À medida que se envolveu mais com essas bandas, Valls sentiu a necessidade de criar sua própria música. Sob a influência de Dali e Duchamp, há muitos anos já pintava com o próprio sangue. “Foi vital para mim conhecer Genesis P-Orridge do Throbling Gristle (TG) e alguns anos depois com William Bennett do Whitehouse (WH). Esse som eletrônico liderado por TG e WH, com o barulho louco dos sintetizadores e da voz humana, essa fúria ultrassônica enriqueceu nosso subconsciente bem diante de nossos ouvidos.


Foto de

Foi então que criou o VDO, que originalmente era apenas um nome para organização de concertos. Seu primeiro álbum apareceu em 1983, intitulado Música para os Hashishins. Alguns meses depois, ele estreou nos palcos em Era de ouro Paloma Chamorro. “A equipe do programa me ligou em Londres. Eles descobriram que eu falava catalão no álbum PTV e me pediram para perguntar à banda se eles queriam aparecer no programa. Genesis concordou alegremente e então abordamos Derek Jarman para fazer o vídeo. Adicionei outro vídeo sobre o acidente em que sofri. Pedi-lhes que fossem ao cemitério de carros em Tarragona, onde estava o meu dois cavalosainda com manchas de sangue, e levaram-no em frente à casa de Salvador Dalí em Port Lligat”, diz ele.

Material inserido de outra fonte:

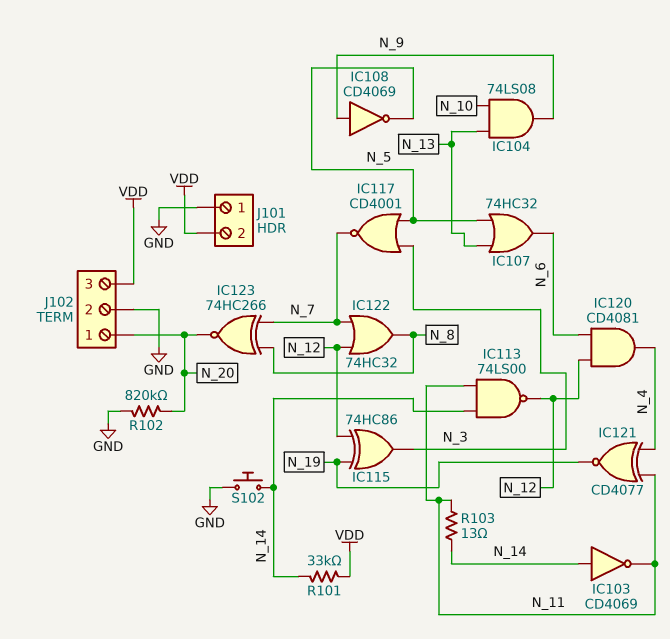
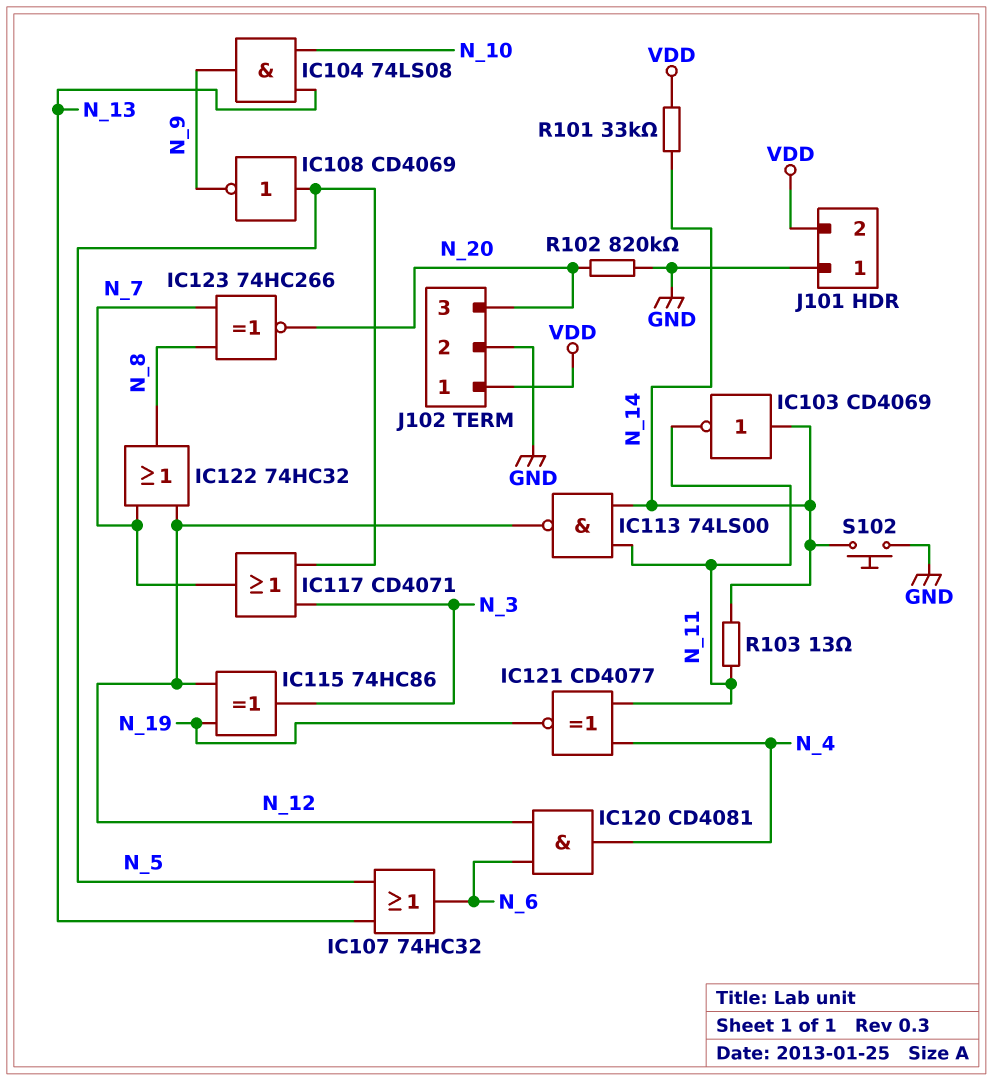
IC108: NOT CD4069 (in N_9, out N_5) -> NOT CD4069 (in N_5, out N_9)
IC117: NOR CD4001 (in N_3, in N_5, out N_7) -> OR CD4071 (in N_3, in N_5, out N_7)
J102 pin 1: N_20 -> VDD
J102 pin 3: VDD -> N_20

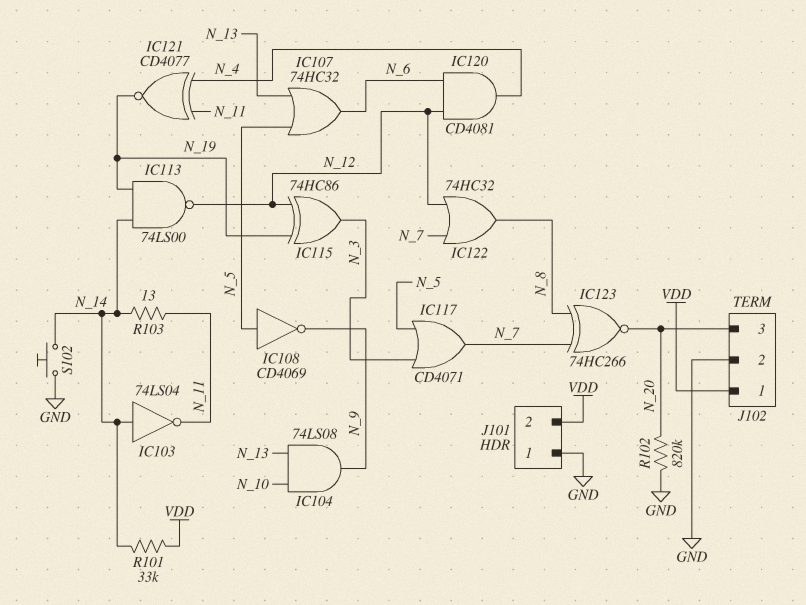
IC103: NOT CD4069 (in N_14, out N_11) -> NOT 74LS04 (in N_14, out N_11)
IC113: NAND 74LS00 (in N_11, in N_14, out N_12) -> NAND 74LS00 (in N_14, in N_19, out N_12)

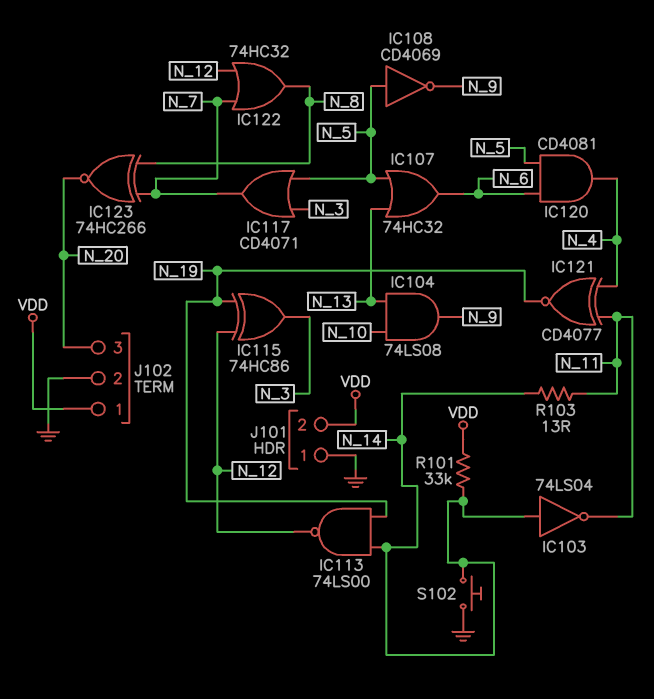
IC120: AND CD4081 (in N_6, in N_12, out N_4) -> AND CD4081 (in N_5, in N_6, out N_4)
R102: 820k (GND, N_20) -> none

“Eu nunca tinha tocado ao vivo na minha vida, mas a Paloma me disse: “Você vai se apresentar também, né, Jordi?” Um dia antes do programa, ele me perguntou: “Quando eu te apresentar, como pronuncio vagina, em inglês ou em espanhol?” “Na língua de Dom Quixote”, respondi. E Paloma, sempre sorrindo, respondeu: “Quanto!” Foi este programa que irritou um advogado ultracatólico que apresentou queixa contra Chamorro e a TVE.

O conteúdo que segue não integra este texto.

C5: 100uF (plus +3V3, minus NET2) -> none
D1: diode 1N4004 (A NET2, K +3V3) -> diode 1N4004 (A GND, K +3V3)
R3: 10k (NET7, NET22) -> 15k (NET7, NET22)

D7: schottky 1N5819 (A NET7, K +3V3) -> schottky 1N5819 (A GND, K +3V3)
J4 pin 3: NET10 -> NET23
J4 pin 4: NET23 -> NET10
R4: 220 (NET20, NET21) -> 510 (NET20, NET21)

Durante estes anos, Valls manteve um projeto VDO ativo. Ele diz sobre seus álbuns que eles são “hiper-realistas, dedicados a Eros e Thanatos, sarcasmo, caos, confusão, radicalismo, crueldade, surrealismo, anarquismo e humor”. Ele também diz que desde sua atuação em Idade de ouro, ele quebra espelhos em todas as suas performances. “Lembro-me de uma citação de Jean Cocteau em seu filme Orfeu: “Os espelhos são as portas pelas quais a Morte entra e sai.” Acho-o muito poético”, afirma. As actuações de VDO acontecem principalmente na Europa, embora um dia, para sua surpresa, tenha sido convidado para actuar em Hong Kong. Albert Serra convidou-o a limpar o ecrã do cinema antes de apresentar os seus filmes. Primeiro no Museu Pompidou, em Paris, em 2013, e depois, em 2019, na galeria TATE Modern, em Londres. “Foi inesquecível para mim”, conclui. O seu último álbum música concretaapareceu em 2025.